Sugar rush: Spring Statement response

Published on Public Finances and the Economy

With next year expected to mark the point at which both the current deficit is finally eliminated and the debt-to-GDP ratio starts to fall, the Chancellor’s ‘tiggerish’ stance yesterday is understandable. But the light at the end of the austerity tunnel remains all too faint for the moment.

For households, the next few years are set to continue the post-crisis trend of disappointing living standards improvement. Ten years on from the start of the pay squeeze, recovery remains seven years away. And the vast majority of the large working-age welfare cuts announced back in July 2015 are still to bite, with low and middle income households likely to fare especially badly over the next two years. Despite some near-term improvement in yesterday’s forecasts, the UK remains in the midst of a squeeze on incomes that is set to last longer than the one experienced immediately after the financial crisis.

For the Chancellor too there are tough choices ahead.
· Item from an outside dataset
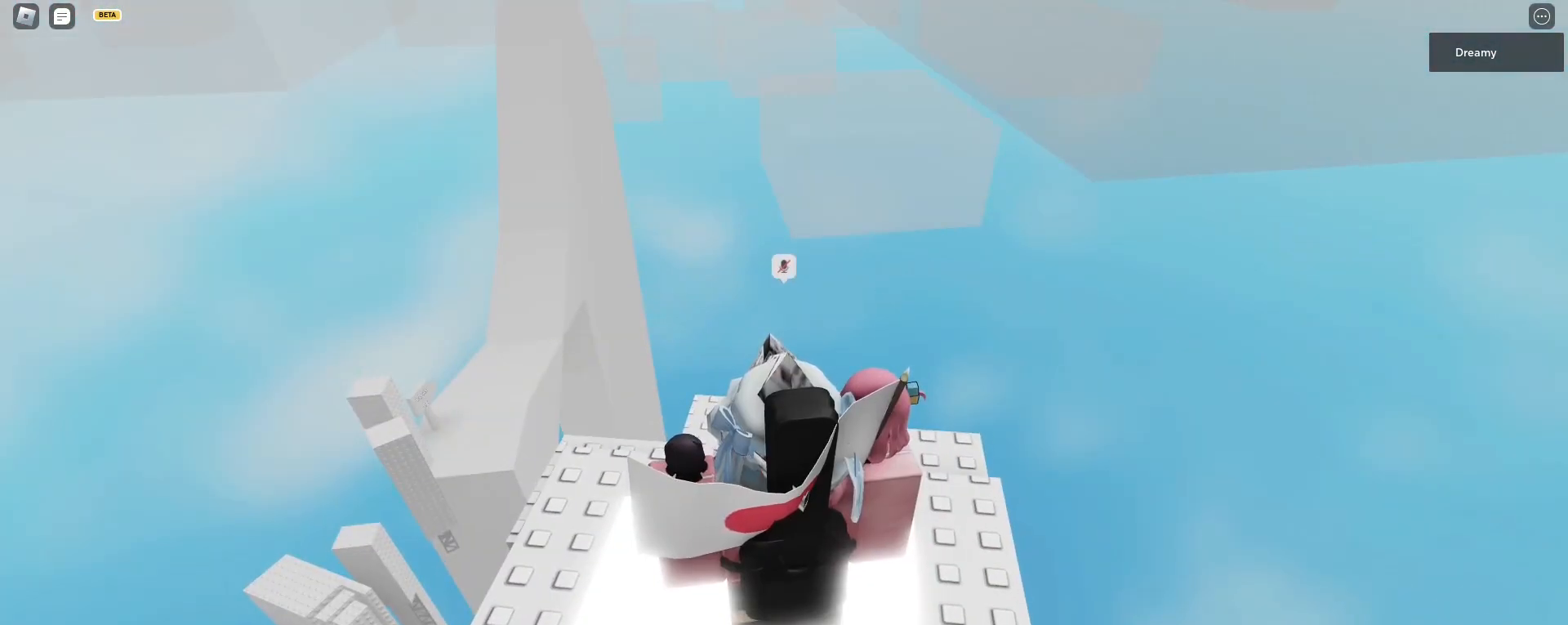
{"keys": [], "mouse": [], "events": [[333, "mouse_wheel", "down"], [500, "mouse_wheel", "up"]]}
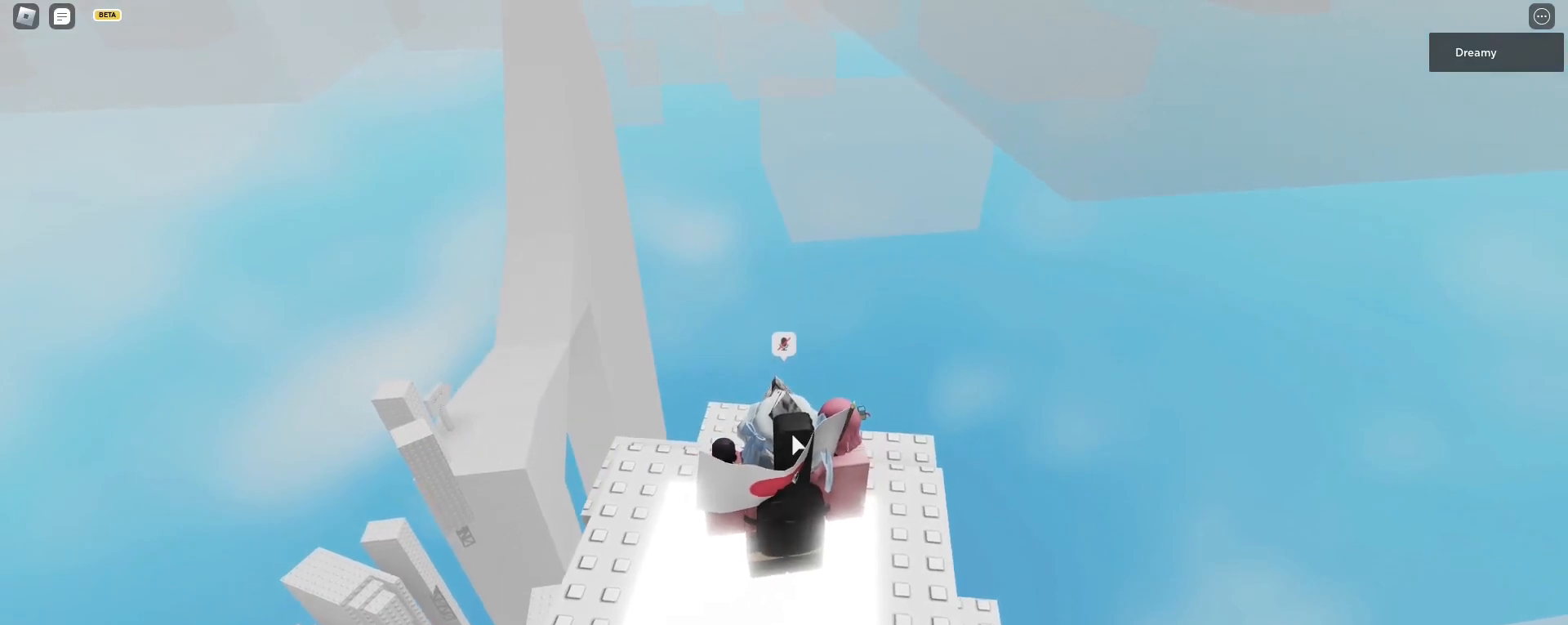
{"keys": [], "mouse": [], "events": []}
Philip Hammond has said that, come the next Autumn Budget, he wants to share the gains of lower borrowing forecasts between paying down the deficit, boosting public services and lowering taxes. Yet even with yesterday’s modest improvement in place, he isn’t expected to balance the overall budget – in keeping with his overall fiscal ‘objective’ – until the end of the next parliament. The implication is that something has to give. Either the UK economy will have to ‘beat the forecasts’, or he will need to introduce tax rises rather than tax cuts. Given longer-term fiscal challenges ahead, this latter course of action appears almost inevitable.